The Health Sector Transformation Plan has set an ambitious target of achieving health outcomes equivalent to middle income countries by 2025.
It plans to do so through improved equity and quality in healthcare; by supporting the woreda to be transparent, efficient government units that can respond fully to community needs; through improved data and training; and by fostering caring and respectful healthcare providers.
The four awards we’re celebrating today have been designed to support the laudable goals of the Health Sector Transformation Plan.
Ritu provided an excellent overview of these activities, and you will have an opportunity to learn more about them during the marketplace, including:
“Transform: Primary Health Care”, the activity that the Korea International Cooperation Agency (KOICA) is contributing to, which will focus on regions.
“Transform: Health in Developing Regions,” which will support public sector primary care in pastoral areas, many of which have fragile health systems and are prone to natural disasters and recurrent humanitarian challenges.
“Transform: WASH,” which will address access to safe water and improved hygiene using a market-based approach, in partnership with both the Ministry of Health and the Ministry of Water Resources, Irrigation and Energy through the OneWASH National Program.
And finally, “Transform: Measuring, Evaluation, Learning and Adapting,” which will collect data and build an evidence base to determine which models work best.

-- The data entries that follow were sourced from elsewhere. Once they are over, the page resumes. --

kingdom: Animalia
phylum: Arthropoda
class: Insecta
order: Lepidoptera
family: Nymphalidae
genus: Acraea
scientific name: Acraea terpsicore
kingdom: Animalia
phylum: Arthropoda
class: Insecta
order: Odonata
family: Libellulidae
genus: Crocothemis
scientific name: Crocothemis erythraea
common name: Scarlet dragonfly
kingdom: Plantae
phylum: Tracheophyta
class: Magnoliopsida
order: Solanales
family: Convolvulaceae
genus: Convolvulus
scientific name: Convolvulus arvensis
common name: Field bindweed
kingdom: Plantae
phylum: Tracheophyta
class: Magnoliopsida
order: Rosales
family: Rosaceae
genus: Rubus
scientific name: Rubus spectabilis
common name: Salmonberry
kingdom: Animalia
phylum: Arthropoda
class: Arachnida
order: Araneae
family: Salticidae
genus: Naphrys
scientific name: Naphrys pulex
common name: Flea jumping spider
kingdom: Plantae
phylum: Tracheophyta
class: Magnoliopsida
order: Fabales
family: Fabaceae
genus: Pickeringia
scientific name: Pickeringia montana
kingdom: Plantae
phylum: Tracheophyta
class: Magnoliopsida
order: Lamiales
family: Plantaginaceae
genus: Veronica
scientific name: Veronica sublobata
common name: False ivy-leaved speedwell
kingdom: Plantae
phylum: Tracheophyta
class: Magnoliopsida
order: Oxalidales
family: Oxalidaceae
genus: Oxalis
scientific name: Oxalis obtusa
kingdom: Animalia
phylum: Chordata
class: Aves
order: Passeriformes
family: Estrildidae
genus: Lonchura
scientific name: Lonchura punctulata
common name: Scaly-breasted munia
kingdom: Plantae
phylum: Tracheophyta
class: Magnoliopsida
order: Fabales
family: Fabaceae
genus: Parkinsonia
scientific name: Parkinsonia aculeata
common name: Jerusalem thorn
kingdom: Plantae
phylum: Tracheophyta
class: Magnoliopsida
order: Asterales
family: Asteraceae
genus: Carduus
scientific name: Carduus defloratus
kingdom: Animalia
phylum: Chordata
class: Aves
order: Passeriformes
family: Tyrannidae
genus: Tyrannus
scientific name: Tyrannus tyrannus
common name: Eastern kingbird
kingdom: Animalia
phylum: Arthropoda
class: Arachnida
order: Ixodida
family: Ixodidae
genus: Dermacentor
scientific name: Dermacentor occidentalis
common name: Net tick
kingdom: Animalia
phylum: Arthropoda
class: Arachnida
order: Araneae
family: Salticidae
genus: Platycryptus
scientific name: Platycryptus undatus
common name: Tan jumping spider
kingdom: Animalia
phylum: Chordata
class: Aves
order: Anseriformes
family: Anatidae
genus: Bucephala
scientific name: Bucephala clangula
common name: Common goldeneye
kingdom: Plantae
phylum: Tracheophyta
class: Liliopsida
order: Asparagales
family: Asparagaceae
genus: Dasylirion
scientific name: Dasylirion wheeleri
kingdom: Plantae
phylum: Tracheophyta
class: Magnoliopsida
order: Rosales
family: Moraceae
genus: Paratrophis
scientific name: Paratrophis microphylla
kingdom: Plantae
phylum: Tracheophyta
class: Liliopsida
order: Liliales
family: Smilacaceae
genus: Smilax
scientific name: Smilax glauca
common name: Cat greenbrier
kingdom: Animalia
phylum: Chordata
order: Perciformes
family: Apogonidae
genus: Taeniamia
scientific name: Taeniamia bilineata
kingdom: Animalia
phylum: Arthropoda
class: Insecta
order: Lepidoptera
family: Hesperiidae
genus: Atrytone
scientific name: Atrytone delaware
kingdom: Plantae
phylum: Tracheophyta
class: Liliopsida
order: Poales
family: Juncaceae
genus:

I hope that these programs will be a catalyst in the days ahead for all of us to contribute to improving the health, lives, and livelihoods of all of Ethiopia’s citizens.
Before closing, I’d like to make one quick observation.
While visiting Ethiopia during his first trip abroad as the new head of USAID, Ambassador Mark Green said something very clear and insightful.
This is what he said: “The purpose of foreign assistance is to end its need to exist.”
Our partnership with South Korea is a perfect demonstration of how this can work.
From the 1950s until 1980, the United States provided health, economic growth, and other assistance to support the South Korean government’s development agenda.
South Korea showed incredible progress, and graduated, in 1980, from USAID assistance.
I find it very inspiring that today, South Korea and the United States are working hand-in-hand support Ethiopia in realizing its own development agenda.
On behalf of the United States Government, I want to thank the Ministry of Health once again, and the regional health bureaus, for their visionary leadership that has made Ethiopia such a positive global model for community health.
Thank you all for being here today, and for your commitment to a healthy, productive, and prosperous Ethiopia.